Avec ses jumelles, le lieutenant inspecte le village. Quelle agitation : des camions circulent, des hommes courent. Partout des Allemands, et il en arrive sans cesse !

Nous remontons en direction du camp. Des Allemands embusqués dans les blés tirent sur nous. Nous revenons sous l’abri du bois. A une bifurcation des sentiers, l’équipe d’Etouvans attend le chef. Voici Gault et ses gars qui se joignent à nous.

Cette fois, ce sont nos armes qui font feu à volonté. Boulogne et Brandt font « cracher » leur F.M. Nous sommes encerclés. « Dès que nous aurons trouvé un passage libre, la liaison viendra vous chercher.
En cas de coup dur, point de ralliement : hameau de Mauchamp ! »

La progression est assez lente, le sous-bois est touffu et épineux.
« Dominique, repartez au camp cacher le poste émetteur et rejoignez-nous le plus rapidement possible. »
Nous continuons. Attention, voilà la lisière ! Une pâture coupe notre route. Bien qu’étant complètement à découvert, le passage s’effectue sans difficulté. Arrêt. Les rafales se sont tues.
Joly me regarde :
« Tiens Riquet, prend-le et garde-le ! »
Il me tend une étoffe roulée en boule : le drapeau.
« Où je le mets, mon Lieutenant ? »
Son regard est triste. « Cache-le sur ton cœur ! »
Je frissonne. Lui détourne la tête. J’étale le tissus sous ma chemise, contre ma peau.
« Puisque le secteur paraît calme, retourne au camp et ramène tous les groupes » puis « vous suivrez nos traces. Si tu ne peux pas passer, reviens vite. Va et bonne chance ! »
« Merci mon lieutenant ! »

Je ne devais plus le revoir vivant.

Je trouve Dominique. Je lui explique l’affaire. Nous allons, mais comment réussir ?
« Espérons que Dieu nous aide ! »
« Voici la clairière, courons. »
A peine avons-nous bondi que les rafales claquent et sifflent de partout. Deux bonds, un en avant, l’autre en arrière. Ne pouvant pas passer, il faut prévenir Joly.

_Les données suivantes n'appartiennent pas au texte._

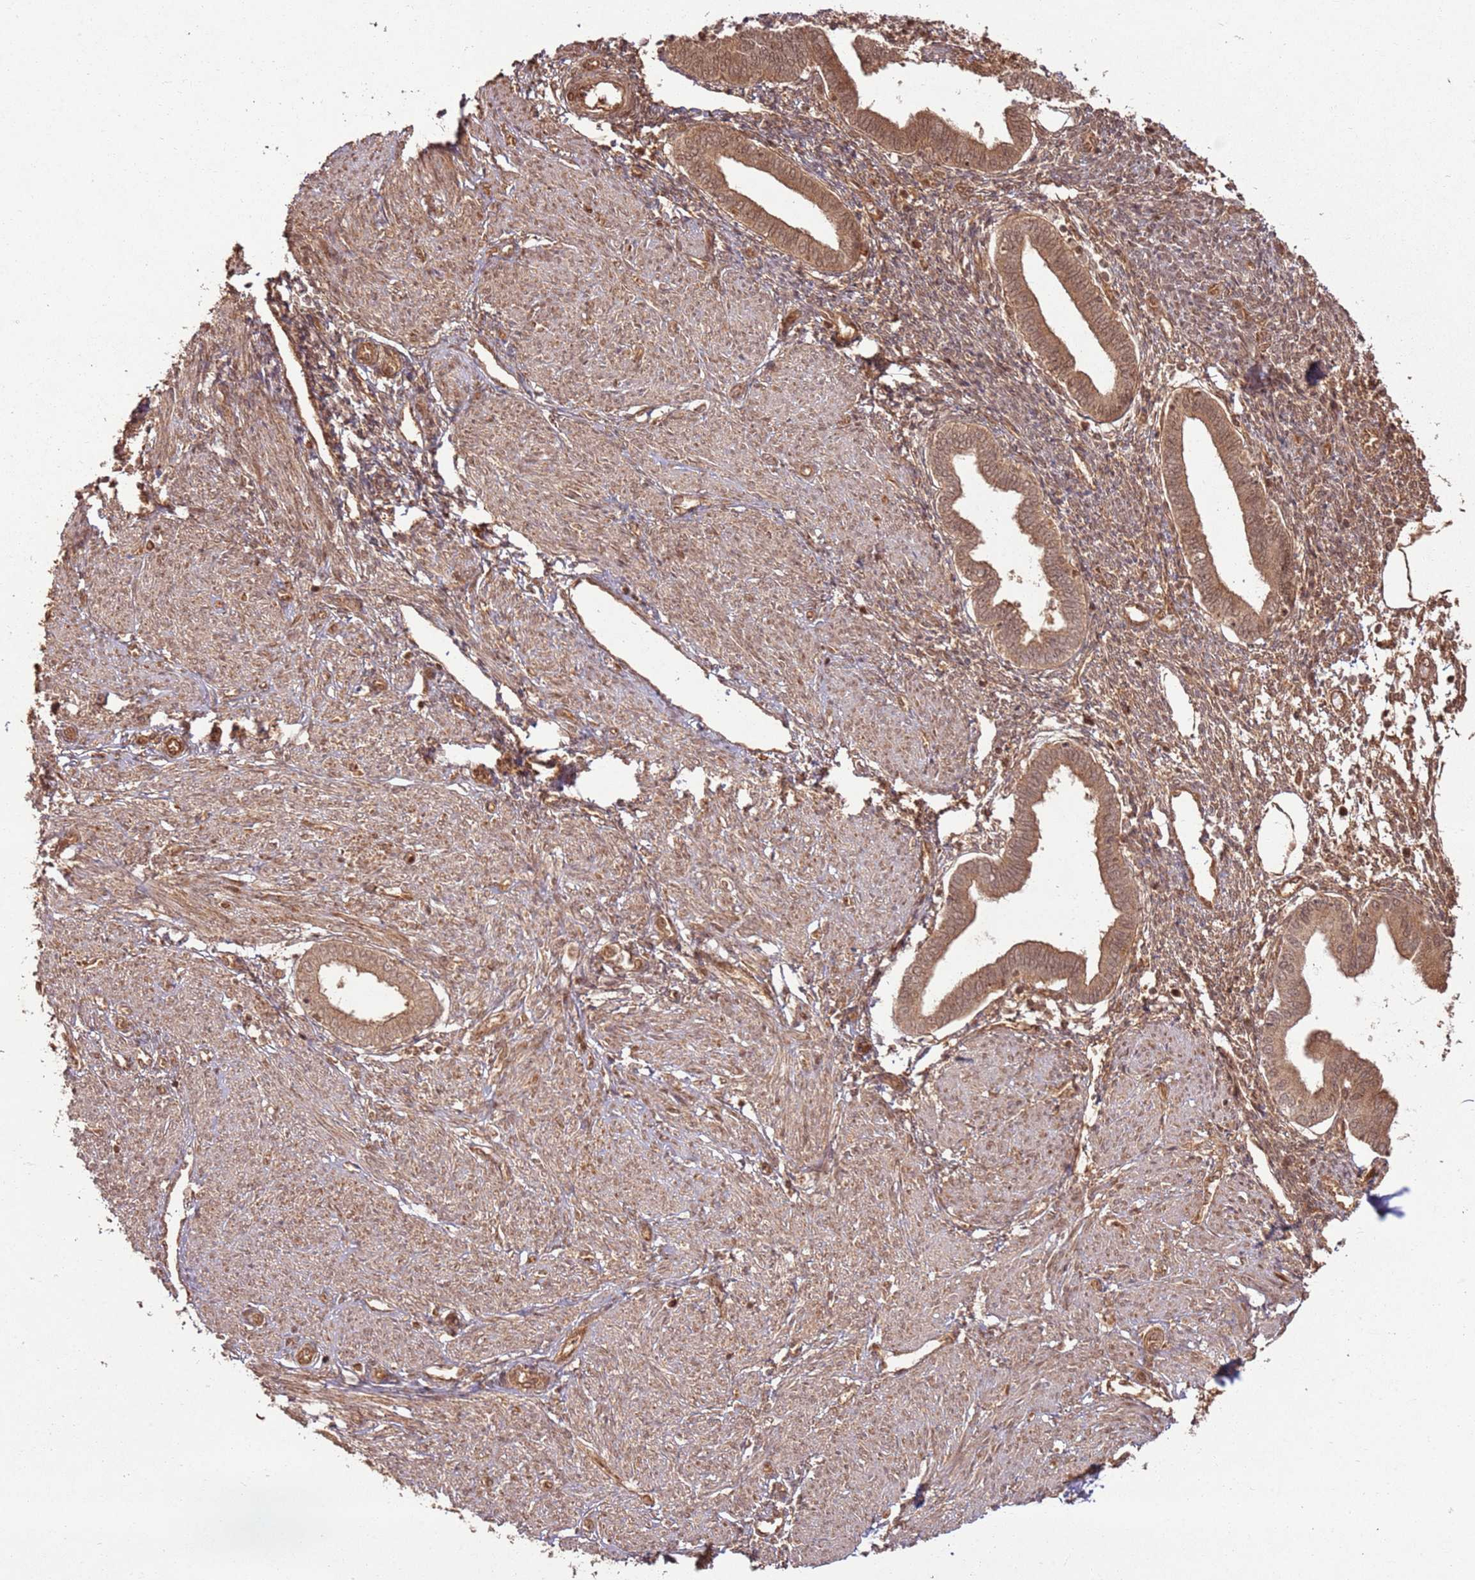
{"staining": {"intensity": "weak", "quantity": ">75%", "location": "cytoplasmic/membranous"}, "tissue": "endometrium", "cell_type": "Cells in endometrial stroma", "image_type": "normal", "snomed": [{"axis": "morphology", "description": "Normal tissue, NOS"}, {"axis": "topography", "description": "Endometrium"}], "caption": "Protein positivity by IHC shows weak cytoplasmic/membranous expression in about >75% of cells in endometrial stroma in normal endometrium. (Stains: DAB in brown, nuclei in blue, Microscopy: brightfield microscopy at high magnification).", "gene": "TBC1D13", "patient": {"sex": "female", "age": 53}}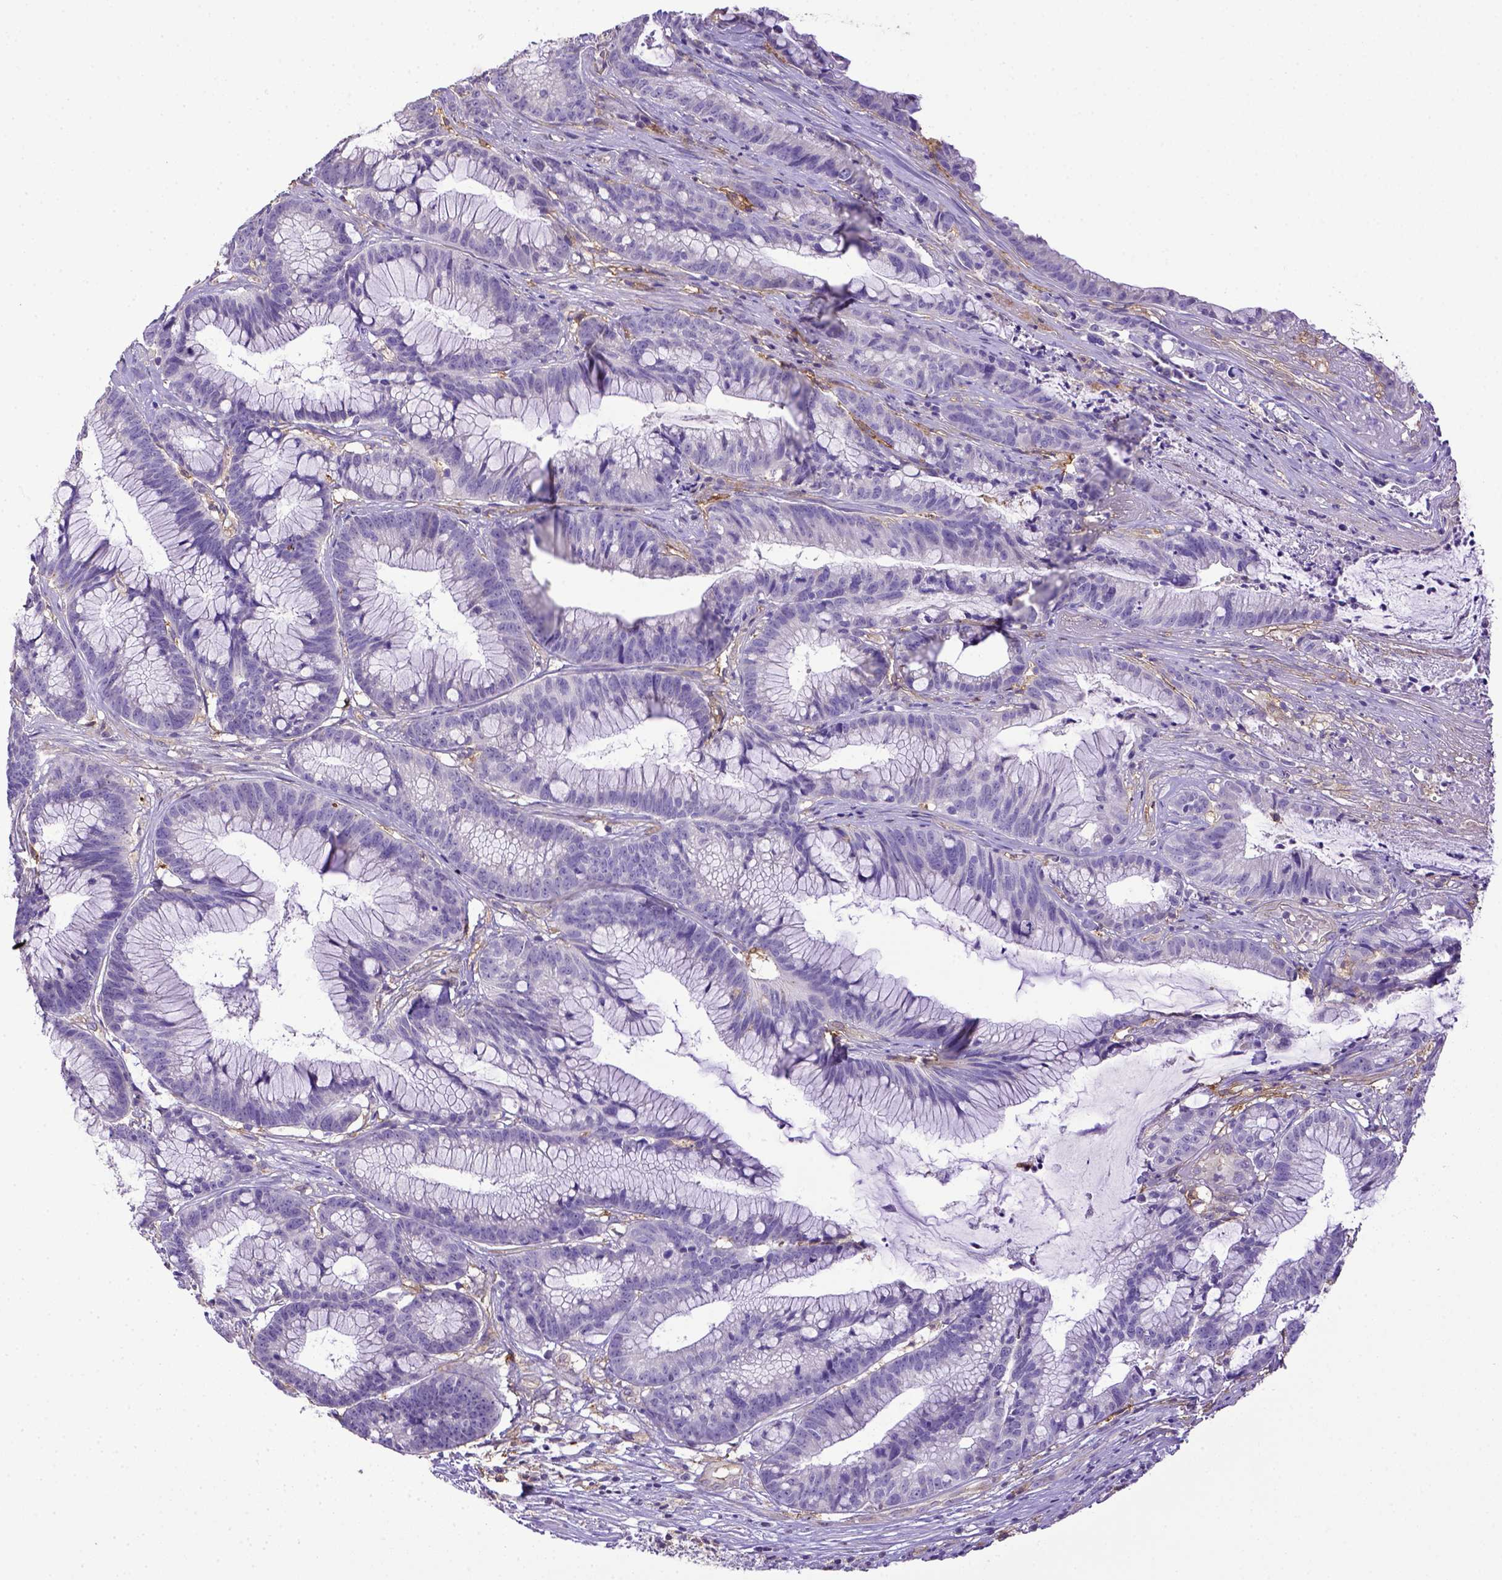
{"staining": {"intensity": "negative", "quantity": "none", "location": "none"}, "tissue": "colorectal cancer", "cell_type": "Tumor cells", "image_type": "cancer", "snomed": [{"axis": "morphology", "description": "Adenocarcinoma, NOS"}, {"axis": "topography", "description": "Colon"}], "caption": "The immunohistochemistry photomicrograph has no significant positivity in tumor cells of colorectal adenocarcinoma tissue. The staining is performed using DAB (3,3'-diaminobenzidine) brown chromogen with nuclei counter-stained in using hematoxylin.", "gene": "CD40", "patient": {"sex": "female", "age": 78}}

A des espaces réguliers, la colonne a laissé un repère. Nous sommes sur la bonne piste. Cette fois plus rien. Dans les aiguilles de sapin, les pas se remarquent difficilement. Un sentier, on entend des pas, je m’élance. Dominique m’accroche.
« Ecoute un peu ! »
« Schnell ! Schnell ! Also ! Hop ! Hop ! Hop ! »
Des Allemands !
« Vite, là sous les buissons, à plat ventre ! »
Il était temps.
« Ne dis rien, surtout ne tire pas ! »
Tout autour du fourré, les bottes frappent le sol. Ma bouche devient sèche. Mon ventre se contracte. Affreux ! Peur ! J’ai peur !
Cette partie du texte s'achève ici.